* Task objective
Each line of the records that follow must come back exactly, with pictures skipped.
***** Record excerpts *****
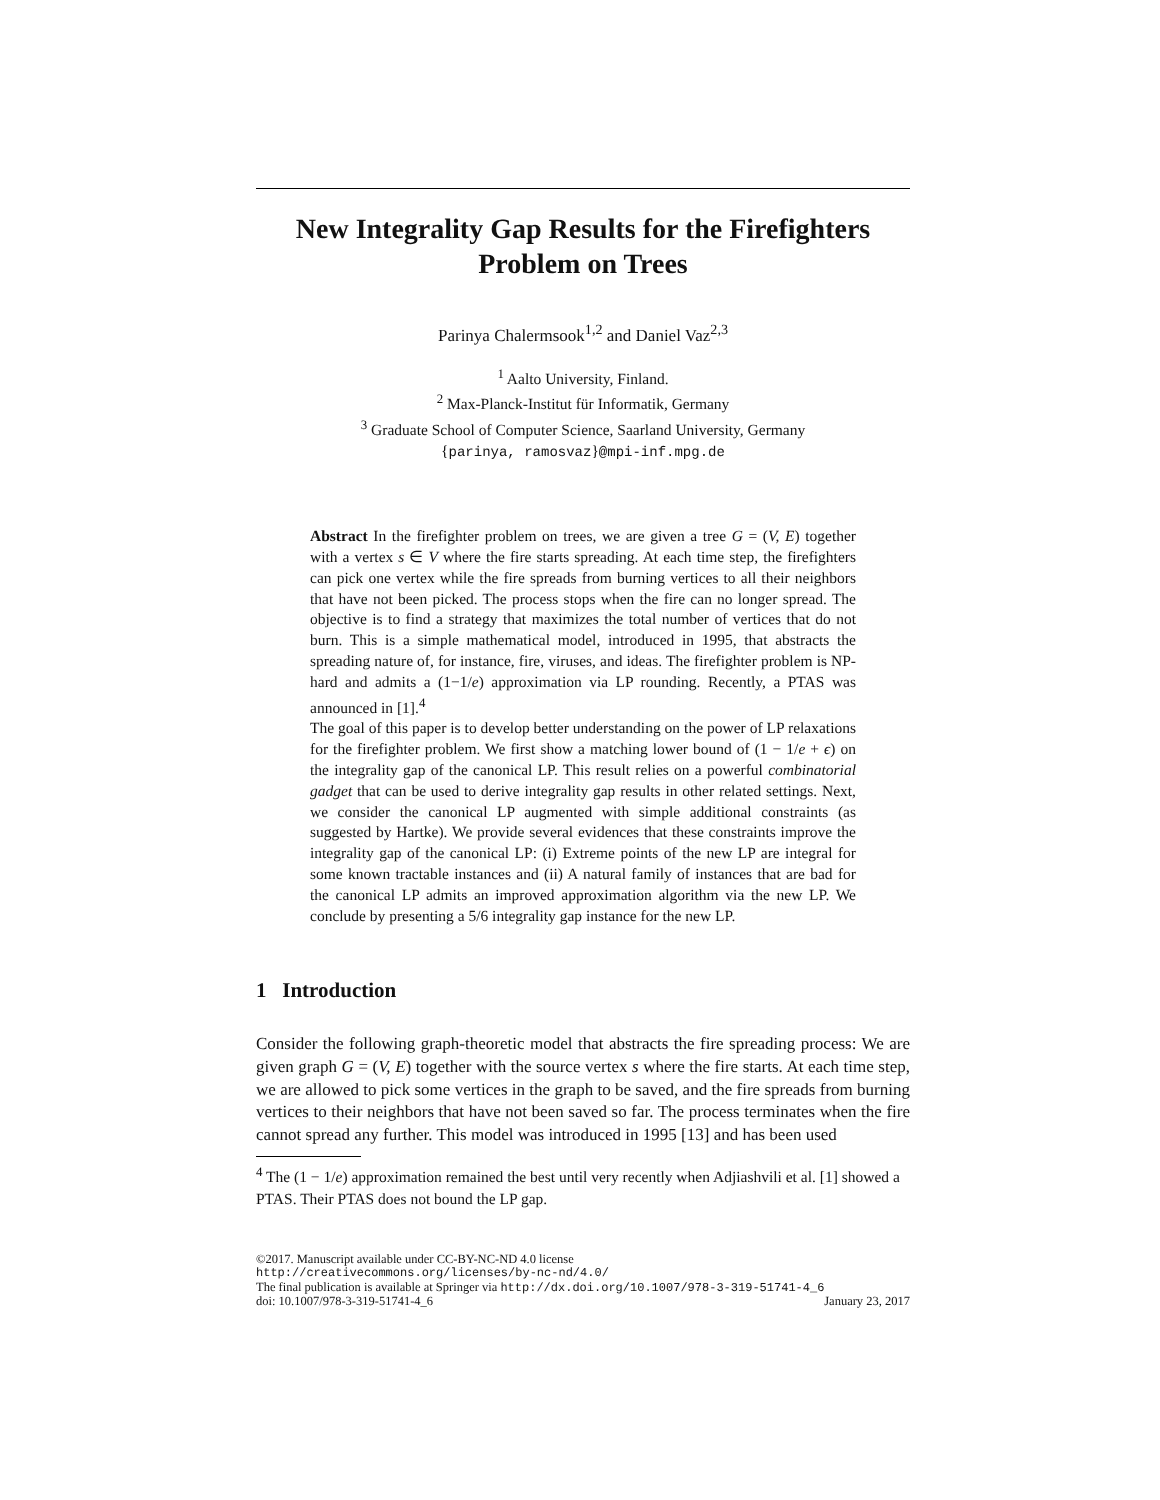New Integrality Gap Results for the Firefighters Problem on Trees
Parinya Chalermsook<sup>1,2</sup> and Daniel Vaz<sup>2,3</sup>
<sup>1</sup> Aalto University, Finland.
<sup>2</sup> Max-Planck-Institut für Informatik, Germany
<sup>3</sup> Graduate School of Computer Science, Saarland University, Germany
{parinya, ramosvaz}@mpi-inf.mpg.de
Abstract In the firefighter problem on trees, we are given a tree G = (V, E) together with a vertex s ∈ V where the fire starts spreading. At each time step, the firefighters can pick one vertex while the fire spreads from burning vertices to all their neighbors that have not been picked. The process stops when the fire can no longer spread. The objective is to find a strategy that maximizes the total number of vertices that do not burn. This is a simple mathematical model, introduced in 1995, that abstracts the spreading nature of, for instance, fire, viruses, and ideas. The firefighter problem is NP-hard and admits a (1−1/e) approximation via LP rounding. Recently, a PTAS was announced in [1].<sup>4</sup>
The goal of this paper is to develop better understanding on the power of LP relaxations for the firefighter problem. We first show a matching lower bound of (1 − 1/e + ϵ) on the integrality gap of the canonical LP. This result relies on a powerful combinatorial gadget that can be used to derive integrality gap results in other related settings. Next, we consider the canonical LP augmented with simple additional constraints (as suggested by Hartke). We provide several evidences that these constraints improve the integrality gap of the canonical LP: (i) Extreme points of the new LP are integral for some known tractable instances and (ii) A natural family of instances that are bad for the canonical LP admits an improved approximation algorithm via the new LP. We conclude by presenting a 5/6 integrality gap instance for the new LP.
1 Introduction
Consider the following graph-theoretic model that abstracts the fire spreading process: We are given graph G = (V, E) together with the source vertex s where the fire starts. At each time step, we are allowed to pick some vertices in the graph to be saved, and the fire spreads from burning vertices to their neighbors that have not been saved so far. The process terminates when the fire cannot spread any further. This model was introduced in 1995 [13] and has been used
<sup>4</sup> The (1 − 1/e) approximation remained the best until very recently when Adjiashvili et al. [1] showed a PTAS. Their PTAS does not bound the LP gap.
©2017. Manuscript available under CC-BY-NC-ND 4.0 license
http://creativecommons.org/licenses/by-nc-nd/4.0/
The final publication is available at Springer via http://dx.doi.org/10.1007/978-3-319-51741-4_6
doi: 10.1007/978-3-319-51741-4_6 January 23, 2017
*****
* Problem solution
New Integrality Gap Results for the Firefighters Problem on Trees
Parinya Chalermsook<sup>1,2</sup> and Daniel Vaz<sup>2,3</sup>
<sup>1</sup> Aalto University, Finland.
<sup>2</sup> Max-Planck-Institut für Informatik, Germany
<sup>3</sup> Graduate School of Computer Science, Saarland University, Germany
{parinya, ramosvaz}@mpi-inf.mpg.de
Abstract In the firefighter problem on trees, we are given a tree G = (V, E) together with a vertex s ∈ V where the fire starts spreading. At each time step, the firefighters can pick one vertex while the fire spreads from burning vertices to all their neighbors that have not been picked. The process stops when the fire can no longer spread. The objective is to find a strategy that maximizes the total number of vertices that do not burn. This is a simple mathematical model, introduced in 1995, that abstracts the spreading nature of, for instance, fire, viruses, and ideas. The firefighter problem is NP-hard and admits a (1−1/e) approximation via LP rounding. Recently, a PTAS was announced in [1].<sup>4</sup>
The goal of this paper is to develop better understanding on the power of LP relaxations for the firefighter problem. We first show a matching lower bound of (1 − 1/e + ϵ) on the integrality gap of the canonical LP. This result relies on a powerful combinatorial gadget that can be used to derive integrality gap results in other related settings. Next, we consider the canonical LP augmented with simple additional constraints (as suggested by Hartke). We provide several evidences that these constraints improve the integrality gap of the canonical LP: (i) Extreme points of the new LP are integral for some known tractable instances and (ii) A natural family of instances that are bad for the canonical LP admits an improved approximation algorithm via the new LP. We conclude by presenting a 5/6 integrality gap instance for the new LP.
1 Introduction
Consider the following graph-theoretic model that abstracts the fire spreading process: We are given graph G = (V, E) together with the source vertex s where the fire starts. At each time step, we are allowed to pick some vertices in the graph to be saved, and the fire spreads from burning vertices to their neighbors that have not been saved so far. The process terminates when the fire cannot spread any further. This model was introduced in 1995 [13] and has been used
<sup>4</sup> The (1 − 1/e) approximation remained the best until very recently when Adjiashvili et al. [1] showed a PTAS. Their PTAS does not bound the LP gap.
©2017. Manuscript available under CC-BY-NC-ND 4.0 license
http://creativecommons.org/licenses/by-nc-nd/4.0/
The final publication is available at Springer via http://dx.doi.org/10.1007/978-3-319-51741-4_6
doi: 10.1007/978-3-319-51741-4_6 January 23, 2017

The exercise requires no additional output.